[Récit de concert] 08/01/15 : Petula Clarck @ Relax Bar

Petit à petit, le Relax continue à s’imposer comme le relai local d’une scène noise-rock — et plus encore — française (et aussi belge parfois) dont le nombre d’ambassadeurs semble intarissable. On voit donc doucement se dessiner un contrepoint au Zinc, et une alternative généralement assez fun aux soirées hardcore plus négatives du haut de la Grand’Rue. Les invités du soir s’inscrivaient bien dans cette recherche du smile, comme peut en témoigner l’artwork de leur dernier LP. Venus tout droit de Mons, juste derrière la frontière, nos deux voisins entendaient bien défendre leur nom : Petula Clarck c’est du rock fendard, et ça n’a rien à voir avec la personne âgée britannique décolorée qui tente sournoisement de surfer sur le succès du duo wallon.

affiche petula clarck

  • Petula Clarck : La disposition des instruments laisse d’emblée rêveur : au lieu d’être placés sur la petite marche du fond du bar qui sert habituellement de scène au Relax, la batterie et les amplis sont posés au pied de cette scène, et invitent les spectateurs à venir au plus près du groupe. Difficile de ne pas s’en remettre au bon souvenir des prestations de Pneu qui, avec cette configuration, réussissent à faire de leurs concerts des moments dont on se souvient (c’est un euphémisme), même lorsque le niveau d’ébriété prédispose plutôt un gros blackout. Seulement voilà, les concerts du Relax, malgré la qualité de l’affiche, malgré la gratuité, parviennent rarement à déplacer et déchaîner les foules. Une quinzaine de personnes, c’est tout ce à quoi auront eu droit les deux belges pour les entourer durant leur set. La frustration d’avoir fait autant de bornes pour une audience aussi réduite aurait été légitime. Mais il faut croire que ce mot ne fait pas partie de leur vocabulaire. Le public ne vient pas à Petula Clarck? Qu’à cela ne tienne, Petula Clarck viendra à eux. Le pont de « Dededin », qui scinde les couplets aux faux airs de « Paint It Black » sous speed, sera donc l’occasion pour le guitariste d’escalader le bar et de rameuter les feignasses qui s’y étaient agglutinés en faisant semblant de ne pas entendre les deux gros amplis et la batterie cracher tout ce qu’elles pouvaient de décibels. Les présents absents ainsi radinés par la peau du cul auront alors le loisir d’assister à la fin d’un set déjà à moitié écoulé.
Petula Clarck (Crédits photo : CC0 par Poirez)

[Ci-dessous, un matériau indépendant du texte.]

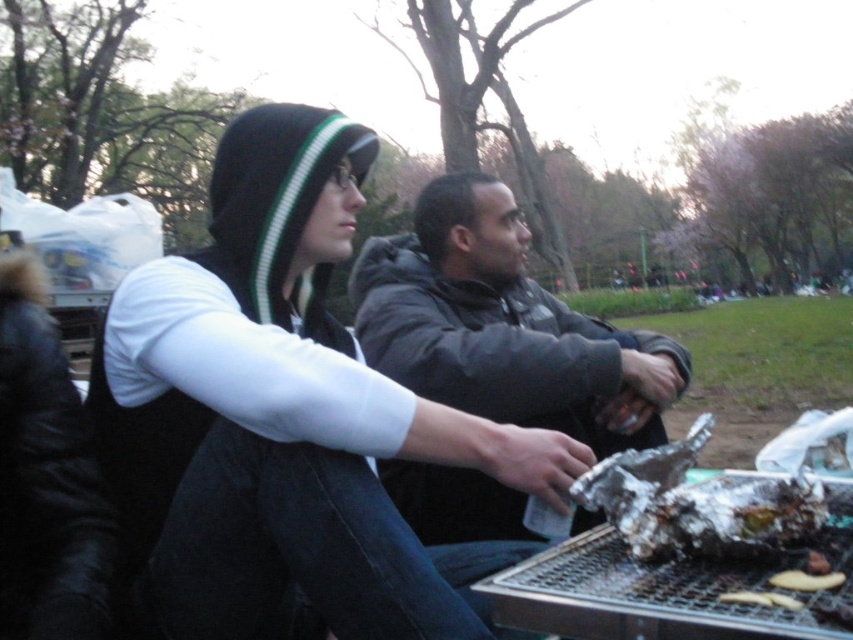
You are a food delivery robot that needs to place a new order of golden brown crispy bread at lower right onto the picnic table without disturbing the black fleece hoodie at upper left. Can you fit it in the space between them?

The black fleece hoodie at upper left is 23.09 inches away from the golden brown crispy bread at lower right, so yes, there is enough space to place the golden brown crispy bread at lower right without disturbing the hoodie.

You are a photographer standing at the center of the park. You want to take a photo of the black fleece hoodie at upper left. Which direction should you move to get the hoodie within your camera frame?

The black fleece hoodie at upper left is located at point 0.656 on the x axis and 0.335 on the y axis. Since you are at the center, you should move towards the upper left direction to get the hoodie within your camera frame.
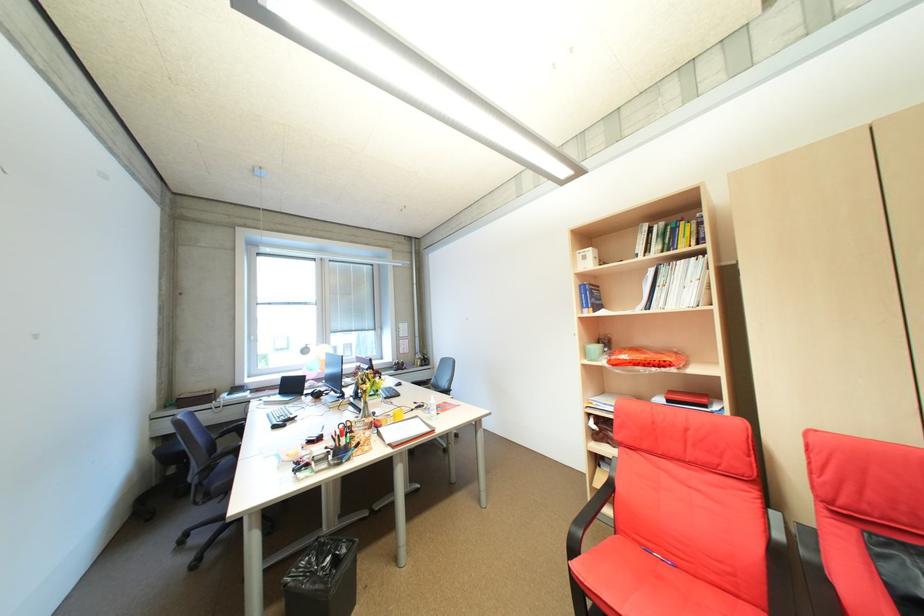
At what (x,y) coordinates should I click in order to perform the action: click on red chair sitting surface. Please return your answer as a coordinate pair (x, y). The height and width of the screenshot is (616, 924). Looking at the image, I should click on (659, 584).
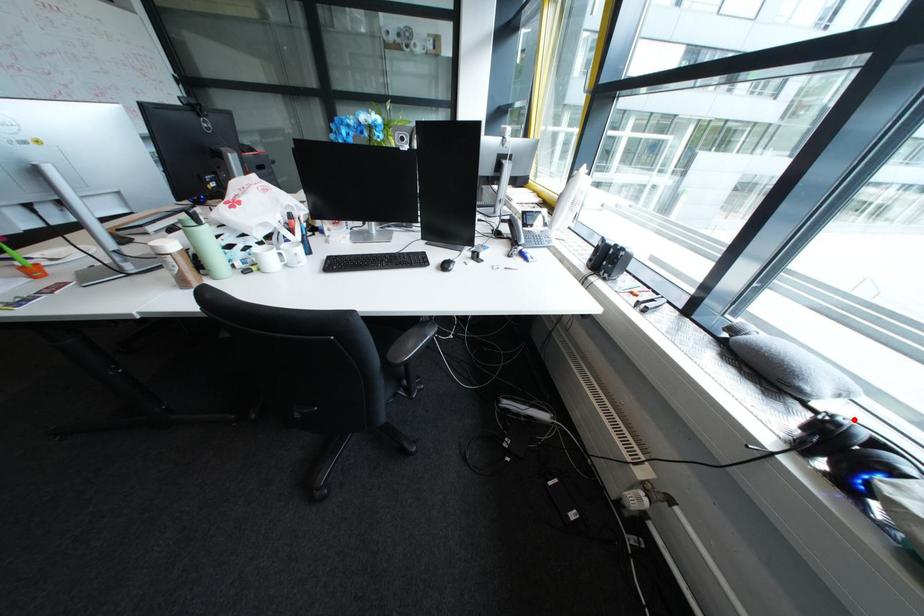
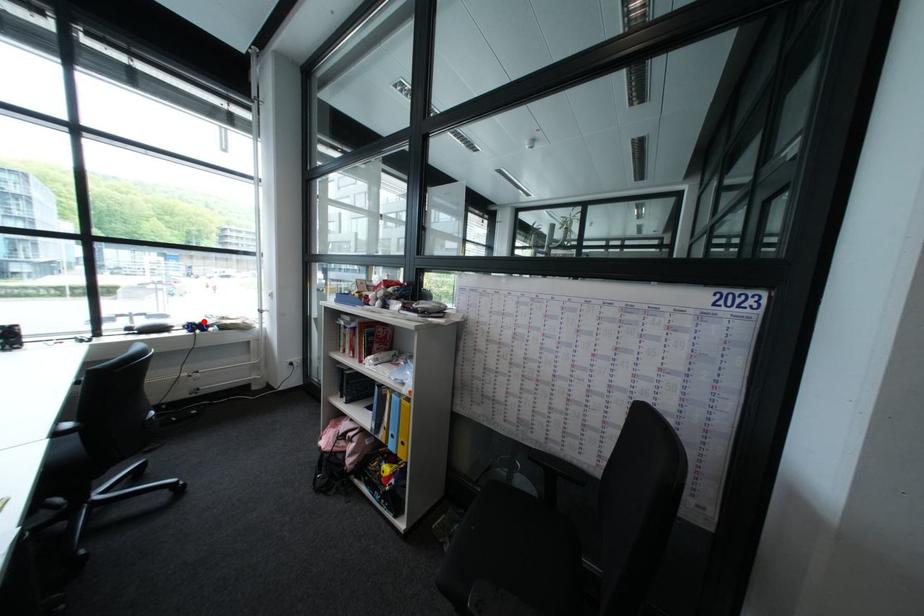
I am providing you with two images of the same scene from different viewpoints. A red point is marked on the first image and another point is marked on the second image. Does the point marked in image1 correspond to the same location as the one in image2?

Yes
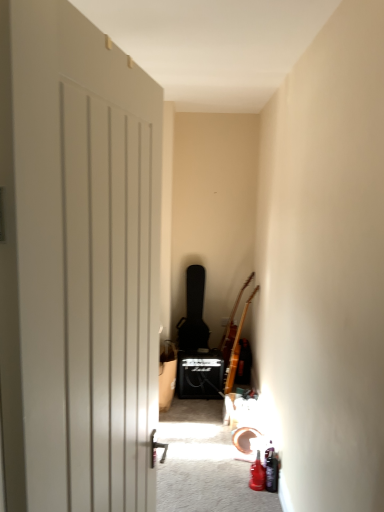
Question: Is wooden acoustic guitar at right, which is the 3th guitar in left-to-right order, located within black matte guitar case at center, the third guitar in the right-to-left sequence?

Choices:
 (A) yes
 (B) no

Answer: (B)

Question: From a real-world perspective, does black matte guitar case at center, arranged as the first guitar when viewed from the left, sit lower than wooden acoustic guitar at right, which is the 3th guitar in left-to-right order?

Choices:
 (A) no
 (B) yes

Answer: (A)

Question: Does black matte guitar case at center, the third guitar in the right-to-left sequence, have a smaller size compared to wooden acoustic guitar at right, which is the 3th guitar in left-to-right order?

Choices:
 (A) yes
 (B) no

Answer: (B)

Question: Does black matte guitar case at center, the third guitar in the right-to-left sequence, have a lesser height compared to wooden acoustic guitar at right, positioned as the first guitar in right-to-left order?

Petula Clarck (Crédits photo : CC0 par Poirez)

Ils auront donc raté une première partie marquée par plusieurs titres piochés dans leurs différents splits et LP, comme « Yago Wago », « Light & Bones » ou « Escape From Ghouls’N’Ghosts ». Soit autant de courtes déflagrations (rarement plus de deux minutes) portant la marque d’une spontanéité rigoureuse (le combo se donne un temps donné, et court, pour composer chaque morceau, qu’il restitue tels quels en studio ou près de chez vous). Reflets d’une humeur, d’une envie, d’une inspiration à un moment T, chaque titre, bien que la fibre noise fasse tenir le tout debout, ne s’interdit aucune excentricité, ne pose aucune barrière. Que Petula Clarck choisisse de vous étreindre les hanches pour les faire onduler ou bien de vous filer un uppercut au menton, il y parviendra. Le duo a plusieurs cordes à son arc pour cela : riffs stridents, allers-retours monocordes ou arpèges voyageurs déclinés en ribambelle de loops côté gratte ; patterns groovy chaloupés, rythmiques déstructurées ou envolées supersoniques côté batterie. Saupoudrez le tout de quelques lignes vocales yaourtesques ou onomatopesques et vous aurez une idée du cocktail servi par les deux belges. Outre pas mal de bière, vous y décèlerez quelques notes de disco, de punk, de funk et pas mal de noise bien matheuse, en fonction des gorgées. Le reste du set avait donc encore pas mal de rasades bien senties à nous faire ingurgiter, dont certaines bien connues : « Djambo Beat », la magnifique « Indians » et « Structure » en faisaient partie. D’autres en revanche semblaient inédites (ou figuraient sur quelques galettes que je ne connais pas), mais reprenaient la même formule : préparez-vous donc à accompagner la vendetta sanglante de Jimmy le gorille, et de vous chauffer les cordes vocales pour une séance de backing vocals à base de « CUI-CUI ». L’instinct et l’inspiration de Petula Clarck semblent donc plus vivaces que jamais et le duo a l’air d’avoir encore beaucoup à nous donner. Espérons que ce sera également le cas du public lors de leur prochain passage dans le coin.